Opinion

Shootings, terror attacks replace our freedoms with fear

Bob Ehlert
Bob Ehlert

Though the massacre of 49 people at a gay Orlando, Fla., nightclub and the wounding of another 53 did not happen in Idaho, we better come to terms with the reality that it could have happened here — almost anywhere.

Whether our assailants are mentally ill or motivated by hate or religious extremist ideology doesn’t matter if we can’t stop them from the next attack.

Some in this state have invested their suspicions into the potential of would-be Syrian or other refugees to commit terror here, yet the Orlando killer was born a U.S. citizen, a man known to the FBI who worked as a security guard and followed all protocols to purchase a handgun and a semi-automatic rifle earlier this month.

Boise’s most recent brush with terrorism did involve a refugee: Fazliddin Kurbanov, a Boise resident, who was convicted of providing material support to a terrorist group in Uzbekistan and possession of an unregistered destructive device — a bomb.

“He intended to carry out jihad on the United States,” Senior U.S. District Judge Edward J. Lodge said at the time of Kurbanov’s 25-year sentencing in January. “He intended to explode a bomb in the U.S. to send a message, much like that delivered in the 9/11 attacks.”

If you categorize the Orlando shootings a hate crime, consider the recent murder of Steven Nelson, a gay Nampa man who was lured to Lake Lowell and then beaten and murdered.
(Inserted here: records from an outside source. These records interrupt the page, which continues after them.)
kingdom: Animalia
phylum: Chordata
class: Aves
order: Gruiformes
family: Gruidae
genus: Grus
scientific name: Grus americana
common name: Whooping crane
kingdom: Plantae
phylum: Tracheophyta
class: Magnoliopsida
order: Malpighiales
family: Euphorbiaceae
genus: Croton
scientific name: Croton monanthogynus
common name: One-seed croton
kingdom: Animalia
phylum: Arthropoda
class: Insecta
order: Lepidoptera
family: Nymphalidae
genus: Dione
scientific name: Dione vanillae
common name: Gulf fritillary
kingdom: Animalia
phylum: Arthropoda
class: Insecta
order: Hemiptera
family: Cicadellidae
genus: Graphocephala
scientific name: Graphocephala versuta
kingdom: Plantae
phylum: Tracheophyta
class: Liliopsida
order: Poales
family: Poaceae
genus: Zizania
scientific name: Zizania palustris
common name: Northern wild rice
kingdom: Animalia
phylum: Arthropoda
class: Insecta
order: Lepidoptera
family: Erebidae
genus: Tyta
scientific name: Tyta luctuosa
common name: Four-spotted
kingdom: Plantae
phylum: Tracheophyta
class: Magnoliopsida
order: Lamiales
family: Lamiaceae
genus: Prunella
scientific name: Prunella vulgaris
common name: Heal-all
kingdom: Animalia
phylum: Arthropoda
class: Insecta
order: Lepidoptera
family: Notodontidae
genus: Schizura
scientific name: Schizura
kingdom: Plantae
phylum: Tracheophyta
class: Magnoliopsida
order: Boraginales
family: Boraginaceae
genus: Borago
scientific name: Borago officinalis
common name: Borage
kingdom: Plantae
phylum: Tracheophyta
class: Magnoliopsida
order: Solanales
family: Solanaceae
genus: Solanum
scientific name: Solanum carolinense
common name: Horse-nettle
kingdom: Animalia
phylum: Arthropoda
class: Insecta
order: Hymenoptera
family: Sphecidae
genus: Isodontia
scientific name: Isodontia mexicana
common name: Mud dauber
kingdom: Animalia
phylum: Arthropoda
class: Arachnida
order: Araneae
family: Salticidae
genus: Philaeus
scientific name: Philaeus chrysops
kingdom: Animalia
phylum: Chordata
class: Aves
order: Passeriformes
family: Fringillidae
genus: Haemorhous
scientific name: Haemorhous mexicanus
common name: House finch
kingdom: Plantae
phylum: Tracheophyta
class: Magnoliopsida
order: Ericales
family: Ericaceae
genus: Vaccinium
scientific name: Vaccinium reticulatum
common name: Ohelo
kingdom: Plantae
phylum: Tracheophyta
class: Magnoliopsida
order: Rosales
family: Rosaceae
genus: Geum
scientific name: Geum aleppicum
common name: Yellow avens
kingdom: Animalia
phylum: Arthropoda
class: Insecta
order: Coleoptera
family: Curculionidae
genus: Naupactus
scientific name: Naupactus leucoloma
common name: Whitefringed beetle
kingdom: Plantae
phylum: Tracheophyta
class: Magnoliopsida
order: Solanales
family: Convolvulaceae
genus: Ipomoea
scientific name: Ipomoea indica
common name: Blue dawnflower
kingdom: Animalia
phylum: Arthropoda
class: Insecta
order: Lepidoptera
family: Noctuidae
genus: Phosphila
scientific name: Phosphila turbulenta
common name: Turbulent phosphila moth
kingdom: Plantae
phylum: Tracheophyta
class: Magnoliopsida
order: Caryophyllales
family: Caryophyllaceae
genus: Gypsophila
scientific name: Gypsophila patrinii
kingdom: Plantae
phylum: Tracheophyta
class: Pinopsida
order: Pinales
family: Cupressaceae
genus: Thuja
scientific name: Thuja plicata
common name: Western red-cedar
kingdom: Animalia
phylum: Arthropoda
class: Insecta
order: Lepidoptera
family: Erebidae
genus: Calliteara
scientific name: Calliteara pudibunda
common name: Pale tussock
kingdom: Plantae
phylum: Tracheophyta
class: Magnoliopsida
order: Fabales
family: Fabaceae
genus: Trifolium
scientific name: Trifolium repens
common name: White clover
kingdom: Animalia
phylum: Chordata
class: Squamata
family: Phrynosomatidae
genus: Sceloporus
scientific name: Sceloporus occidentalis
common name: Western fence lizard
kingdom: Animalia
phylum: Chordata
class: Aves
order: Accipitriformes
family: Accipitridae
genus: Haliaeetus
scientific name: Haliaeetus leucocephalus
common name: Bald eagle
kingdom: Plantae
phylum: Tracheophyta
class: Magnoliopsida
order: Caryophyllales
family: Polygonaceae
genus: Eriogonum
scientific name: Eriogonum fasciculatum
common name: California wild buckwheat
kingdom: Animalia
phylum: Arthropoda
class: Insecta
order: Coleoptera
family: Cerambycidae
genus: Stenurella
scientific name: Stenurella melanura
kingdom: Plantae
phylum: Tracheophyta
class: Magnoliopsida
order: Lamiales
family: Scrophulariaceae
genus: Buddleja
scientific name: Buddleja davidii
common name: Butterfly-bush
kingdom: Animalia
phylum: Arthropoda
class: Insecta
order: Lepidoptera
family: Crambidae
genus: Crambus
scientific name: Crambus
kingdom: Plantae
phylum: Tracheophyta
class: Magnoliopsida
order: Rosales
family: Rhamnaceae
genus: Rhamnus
Four Nampa men have been indicted for robbery and murder in connection with the case. Though no official determination of a federal hate crime has been ruled in their cases to date, the circumstances and settings certainly don’t indicate we in Idaho are immune to such acts of violence.

Orlando teaches us yet again that terror — in whatever form — targets us all, from some of the most powerful to the most vulnerable. It is no respecter of persons or nationalities or minority status. Outside of the 9/11 attacks, the most deadly terror massacres exacted on our soil have been carried out by U.S. citizens: Timothy McVeigh, who was convicted of killing 168 people (including 19 children) in the 1995 bombing of the Alfred P. Murrah Federal Building in Oklahoma City; and now Omar Mateen, who wielded the guns that resulted in the deaths and casualties Sunday morning in Orlando.

Though lives have been saved by foiling attacks, they still come. We need to redouble our efforts to reflect on the commonalities, using all of our existing forensic resources — and commissioning new ones.

We could stop the sale of semi-automatic rifles weapons tomorrow, but the country is already awash in them. We could stop the immigration of Muslims we might be suspicious of the next day, but never know when our own home-grown “lone wolf” subjects are about to strike.

It is time Congress and our presidential candidates abandon purely political agendas and hammer out the proper anti-terror policies and manpower needs to better identify and neutralize our threats.

The FBI spent time and resources investigating Mateen back in 2013— during which he was on a watch list. But when that scrutiny ended and Mateen was off the FBI radar three years later — there were no red flags, no obstacles to his purchase of the guns used in the massacre.

If the FBI or any security/intelligence agency needs more people, better policy tools or less-restrictive options to track suspected terrorists — and this has got to be a growing concern because of Islamic State recruitment efforts — we need to find a way to make this happen.

Our military is engaged in our national security. But if we can’t determine and thwart our homeland and cybersecurity risks, the carnage will continue and our “freedoms” will be diluted daily by our fears.